** BEGIN **

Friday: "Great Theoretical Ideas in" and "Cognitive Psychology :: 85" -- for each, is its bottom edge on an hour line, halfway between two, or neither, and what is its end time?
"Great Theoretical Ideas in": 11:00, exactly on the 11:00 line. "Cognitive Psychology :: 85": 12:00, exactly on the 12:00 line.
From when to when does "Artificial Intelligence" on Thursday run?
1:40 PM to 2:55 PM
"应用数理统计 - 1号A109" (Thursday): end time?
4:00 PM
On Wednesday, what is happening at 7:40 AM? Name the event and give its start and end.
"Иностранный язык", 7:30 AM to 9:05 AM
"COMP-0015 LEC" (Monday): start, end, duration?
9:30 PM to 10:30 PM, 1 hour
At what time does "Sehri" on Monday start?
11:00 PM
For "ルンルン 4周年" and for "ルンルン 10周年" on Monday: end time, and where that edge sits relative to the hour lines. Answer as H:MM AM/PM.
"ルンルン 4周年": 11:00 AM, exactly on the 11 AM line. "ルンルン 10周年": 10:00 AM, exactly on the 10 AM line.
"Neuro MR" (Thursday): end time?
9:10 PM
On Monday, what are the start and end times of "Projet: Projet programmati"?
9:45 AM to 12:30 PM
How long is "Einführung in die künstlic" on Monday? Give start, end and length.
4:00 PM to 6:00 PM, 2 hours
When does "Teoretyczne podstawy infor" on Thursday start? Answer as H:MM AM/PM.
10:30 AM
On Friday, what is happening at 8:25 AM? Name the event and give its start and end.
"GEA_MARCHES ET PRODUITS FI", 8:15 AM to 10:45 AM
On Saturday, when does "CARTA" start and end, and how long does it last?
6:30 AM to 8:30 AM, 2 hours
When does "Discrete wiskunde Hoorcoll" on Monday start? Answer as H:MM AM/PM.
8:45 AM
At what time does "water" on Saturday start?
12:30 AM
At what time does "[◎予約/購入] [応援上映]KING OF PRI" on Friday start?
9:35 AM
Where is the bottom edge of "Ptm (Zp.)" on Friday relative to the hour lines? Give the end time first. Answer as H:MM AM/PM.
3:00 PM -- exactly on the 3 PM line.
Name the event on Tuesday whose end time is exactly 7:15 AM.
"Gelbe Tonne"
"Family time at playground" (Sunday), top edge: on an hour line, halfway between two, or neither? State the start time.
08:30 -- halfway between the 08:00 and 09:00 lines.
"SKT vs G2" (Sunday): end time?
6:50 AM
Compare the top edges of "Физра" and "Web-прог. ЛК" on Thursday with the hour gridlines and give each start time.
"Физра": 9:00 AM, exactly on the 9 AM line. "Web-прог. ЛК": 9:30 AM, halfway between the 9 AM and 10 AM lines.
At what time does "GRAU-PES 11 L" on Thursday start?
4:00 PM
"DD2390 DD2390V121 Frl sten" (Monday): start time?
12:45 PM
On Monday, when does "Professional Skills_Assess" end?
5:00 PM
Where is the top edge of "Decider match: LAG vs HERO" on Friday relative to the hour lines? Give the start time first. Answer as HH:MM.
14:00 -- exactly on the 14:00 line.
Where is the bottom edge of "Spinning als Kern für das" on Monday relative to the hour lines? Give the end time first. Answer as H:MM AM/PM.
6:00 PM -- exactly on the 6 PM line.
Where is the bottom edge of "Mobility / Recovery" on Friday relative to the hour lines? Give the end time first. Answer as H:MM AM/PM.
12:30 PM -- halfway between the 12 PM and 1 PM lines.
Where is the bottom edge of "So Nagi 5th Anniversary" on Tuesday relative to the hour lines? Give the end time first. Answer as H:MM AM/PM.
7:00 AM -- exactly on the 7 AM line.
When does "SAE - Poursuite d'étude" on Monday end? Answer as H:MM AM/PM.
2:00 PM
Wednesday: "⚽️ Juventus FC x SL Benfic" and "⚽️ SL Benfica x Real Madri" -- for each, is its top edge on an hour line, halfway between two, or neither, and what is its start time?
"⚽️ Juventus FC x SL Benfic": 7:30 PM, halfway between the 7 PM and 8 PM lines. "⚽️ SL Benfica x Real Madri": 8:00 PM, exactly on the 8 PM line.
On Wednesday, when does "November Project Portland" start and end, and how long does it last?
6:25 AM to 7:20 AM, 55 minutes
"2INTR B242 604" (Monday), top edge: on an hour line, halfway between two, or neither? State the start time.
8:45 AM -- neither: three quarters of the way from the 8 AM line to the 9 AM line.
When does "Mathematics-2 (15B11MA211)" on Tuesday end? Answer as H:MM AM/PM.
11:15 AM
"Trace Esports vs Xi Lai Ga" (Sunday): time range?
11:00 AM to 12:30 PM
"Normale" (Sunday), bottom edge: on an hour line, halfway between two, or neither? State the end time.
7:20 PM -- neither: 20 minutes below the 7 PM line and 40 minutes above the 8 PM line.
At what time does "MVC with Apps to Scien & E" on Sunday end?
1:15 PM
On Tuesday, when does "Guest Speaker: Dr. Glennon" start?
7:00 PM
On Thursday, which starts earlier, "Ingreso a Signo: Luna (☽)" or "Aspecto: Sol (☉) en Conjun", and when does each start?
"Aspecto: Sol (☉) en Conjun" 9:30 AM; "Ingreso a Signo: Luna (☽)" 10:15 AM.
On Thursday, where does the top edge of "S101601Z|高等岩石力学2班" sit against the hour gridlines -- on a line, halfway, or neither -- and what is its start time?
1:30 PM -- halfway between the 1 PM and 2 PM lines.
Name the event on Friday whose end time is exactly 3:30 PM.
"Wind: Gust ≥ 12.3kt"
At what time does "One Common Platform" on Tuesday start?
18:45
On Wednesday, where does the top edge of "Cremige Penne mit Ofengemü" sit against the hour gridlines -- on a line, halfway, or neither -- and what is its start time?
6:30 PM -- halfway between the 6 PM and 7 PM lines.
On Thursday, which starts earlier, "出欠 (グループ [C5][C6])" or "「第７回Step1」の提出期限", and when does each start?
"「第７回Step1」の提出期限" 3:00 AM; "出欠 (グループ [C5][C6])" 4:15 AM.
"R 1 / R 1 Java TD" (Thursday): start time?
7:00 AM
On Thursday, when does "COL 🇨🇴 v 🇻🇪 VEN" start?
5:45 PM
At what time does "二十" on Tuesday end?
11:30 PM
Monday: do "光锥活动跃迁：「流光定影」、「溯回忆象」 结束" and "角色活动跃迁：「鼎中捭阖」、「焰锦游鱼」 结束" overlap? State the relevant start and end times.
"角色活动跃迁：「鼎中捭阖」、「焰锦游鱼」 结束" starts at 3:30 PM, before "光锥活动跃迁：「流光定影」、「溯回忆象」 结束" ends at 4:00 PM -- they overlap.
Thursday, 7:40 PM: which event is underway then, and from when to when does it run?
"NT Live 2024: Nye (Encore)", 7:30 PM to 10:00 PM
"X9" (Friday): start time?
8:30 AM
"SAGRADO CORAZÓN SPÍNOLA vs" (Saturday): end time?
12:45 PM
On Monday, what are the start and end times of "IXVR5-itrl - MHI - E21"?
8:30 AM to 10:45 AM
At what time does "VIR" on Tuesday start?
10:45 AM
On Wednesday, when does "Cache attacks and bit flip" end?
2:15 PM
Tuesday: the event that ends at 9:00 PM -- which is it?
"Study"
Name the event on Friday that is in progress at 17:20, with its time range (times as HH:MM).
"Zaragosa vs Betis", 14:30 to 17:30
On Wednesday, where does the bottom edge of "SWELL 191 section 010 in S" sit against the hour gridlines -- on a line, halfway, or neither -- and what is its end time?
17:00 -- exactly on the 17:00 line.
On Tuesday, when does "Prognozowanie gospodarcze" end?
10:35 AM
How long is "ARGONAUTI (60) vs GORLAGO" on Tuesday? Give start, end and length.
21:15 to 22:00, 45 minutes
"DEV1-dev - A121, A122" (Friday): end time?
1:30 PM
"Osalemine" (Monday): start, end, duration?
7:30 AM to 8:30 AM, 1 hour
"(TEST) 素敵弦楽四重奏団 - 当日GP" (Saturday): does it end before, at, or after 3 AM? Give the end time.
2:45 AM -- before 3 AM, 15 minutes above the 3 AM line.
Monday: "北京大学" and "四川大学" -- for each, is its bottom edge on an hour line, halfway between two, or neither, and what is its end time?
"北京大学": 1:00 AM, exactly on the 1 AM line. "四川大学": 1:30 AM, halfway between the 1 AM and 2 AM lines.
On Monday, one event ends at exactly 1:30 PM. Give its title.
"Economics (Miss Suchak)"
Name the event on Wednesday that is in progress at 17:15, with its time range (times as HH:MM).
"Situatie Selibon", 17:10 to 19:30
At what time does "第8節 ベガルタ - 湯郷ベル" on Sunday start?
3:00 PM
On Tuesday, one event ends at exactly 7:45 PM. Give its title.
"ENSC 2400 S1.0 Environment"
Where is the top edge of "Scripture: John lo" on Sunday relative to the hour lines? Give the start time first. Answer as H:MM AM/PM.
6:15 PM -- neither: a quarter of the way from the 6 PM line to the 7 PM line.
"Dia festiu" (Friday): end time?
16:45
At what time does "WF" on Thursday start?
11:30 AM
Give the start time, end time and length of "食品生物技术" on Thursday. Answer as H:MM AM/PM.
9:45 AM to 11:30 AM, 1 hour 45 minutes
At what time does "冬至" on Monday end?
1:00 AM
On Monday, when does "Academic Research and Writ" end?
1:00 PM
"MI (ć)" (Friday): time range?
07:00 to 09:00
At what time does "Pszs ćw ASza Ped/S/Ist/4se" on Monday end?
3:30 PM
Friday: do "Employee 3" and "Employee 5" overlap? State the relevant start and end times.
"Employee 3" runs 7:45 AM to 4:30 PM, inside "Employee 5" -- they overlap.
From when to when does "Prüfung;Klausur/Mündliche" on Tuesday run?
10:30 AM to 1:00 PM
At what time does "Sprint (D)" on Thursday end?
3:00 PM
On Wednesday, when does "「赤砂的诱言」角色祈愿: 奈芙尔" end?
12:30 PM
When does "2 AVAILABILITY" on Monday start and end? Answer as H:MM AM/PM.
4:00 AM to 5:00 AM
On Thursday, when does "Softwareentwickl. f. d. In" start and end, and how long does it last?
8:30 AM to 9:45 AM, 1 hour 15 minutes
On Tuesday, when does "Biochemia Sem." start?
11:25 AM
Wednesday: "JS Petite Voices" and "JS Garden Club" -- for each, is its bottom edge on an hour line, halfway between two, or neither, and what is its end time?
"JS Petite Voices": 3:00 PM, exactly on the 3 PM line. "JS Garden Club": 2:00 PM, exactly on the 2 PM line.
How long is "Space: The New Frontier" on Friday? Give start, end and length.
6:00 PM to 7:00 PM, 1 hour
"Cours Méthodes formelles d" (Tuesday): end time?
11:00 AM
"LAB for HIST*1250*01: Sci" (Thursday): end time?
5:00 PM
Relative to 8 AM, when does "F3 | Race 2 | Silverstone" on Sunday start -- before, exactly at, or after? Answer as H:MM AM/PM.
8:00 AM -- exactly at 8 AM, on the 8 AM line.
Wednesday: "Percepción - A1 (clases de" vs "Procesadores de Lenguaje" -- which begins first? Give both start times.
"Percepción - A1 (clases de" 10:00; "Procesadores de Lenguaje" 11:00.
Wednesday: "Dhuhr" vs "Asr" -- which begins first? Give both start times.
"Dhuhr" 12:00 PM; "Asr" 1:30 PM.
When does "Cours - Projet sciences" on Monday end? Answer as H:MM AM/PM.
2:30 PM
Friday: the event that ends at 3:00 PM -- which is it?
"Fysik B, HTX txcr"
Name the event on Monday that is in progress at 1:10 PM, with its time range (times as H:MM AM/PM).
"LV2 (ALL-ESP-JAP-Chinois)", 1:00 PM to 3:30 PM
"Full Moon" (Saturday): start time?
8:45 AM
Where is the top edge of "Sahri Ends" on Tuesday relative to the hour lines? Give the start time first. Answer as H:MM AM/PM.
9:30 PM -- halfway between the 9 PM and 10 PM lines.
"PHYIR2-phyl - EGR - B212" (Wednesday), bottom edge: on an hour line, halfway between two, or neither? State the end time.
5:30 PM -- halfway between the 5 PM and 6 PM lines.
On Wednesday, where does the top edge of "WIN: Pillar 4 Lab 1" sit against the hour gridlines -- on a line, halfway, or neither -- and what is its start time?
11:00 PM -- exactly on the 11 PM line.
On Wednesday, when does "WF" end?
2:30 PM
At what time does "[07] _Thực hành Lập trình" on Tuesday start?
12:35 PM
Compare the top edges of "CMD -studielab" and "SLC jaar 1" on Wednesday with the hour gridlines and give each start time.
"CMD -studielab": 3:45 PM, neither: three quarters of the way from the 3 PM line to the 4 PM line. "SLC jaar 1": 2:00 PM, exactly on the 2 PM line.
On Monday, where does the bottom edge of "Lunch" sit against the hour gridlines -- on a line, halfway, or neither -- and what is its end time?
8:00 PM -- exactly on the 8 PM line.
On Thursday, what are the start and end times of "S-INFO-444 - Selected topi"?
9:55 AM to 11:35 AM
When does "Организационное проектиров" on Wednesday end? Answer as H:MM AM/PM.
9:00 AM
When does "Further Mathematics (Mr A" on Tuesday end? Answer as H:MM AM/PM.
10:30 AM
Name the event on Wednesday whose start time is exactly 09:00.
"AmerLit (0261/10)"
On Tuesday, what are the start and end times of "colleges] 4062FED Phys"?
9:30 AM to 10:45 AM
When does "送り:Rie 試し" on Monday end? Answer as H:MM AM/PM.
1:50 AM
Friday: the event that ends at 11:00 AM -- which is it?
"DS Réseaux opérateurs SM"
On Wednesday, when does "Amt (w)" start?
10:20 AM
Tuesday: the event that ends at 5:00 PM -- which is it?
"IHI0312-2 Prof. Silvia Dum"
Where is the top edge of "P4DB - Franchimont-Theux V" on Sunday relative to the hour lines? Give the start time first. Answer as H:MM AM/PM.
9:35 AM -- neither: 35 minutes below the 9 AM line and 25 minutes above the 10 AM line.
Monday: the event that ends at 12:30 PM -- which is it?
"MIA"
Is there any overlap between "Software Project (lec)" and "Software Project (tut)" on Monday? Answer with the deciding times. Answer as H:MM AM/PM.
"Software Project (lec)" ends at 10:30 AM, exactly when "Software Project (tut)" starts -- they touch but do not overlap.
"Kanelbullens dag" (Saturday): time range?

** END **

THE EXERCISE. How many lines above contain the string "Aspecto", with case counting? Give only the number.

RESULT OF THE TASK. 2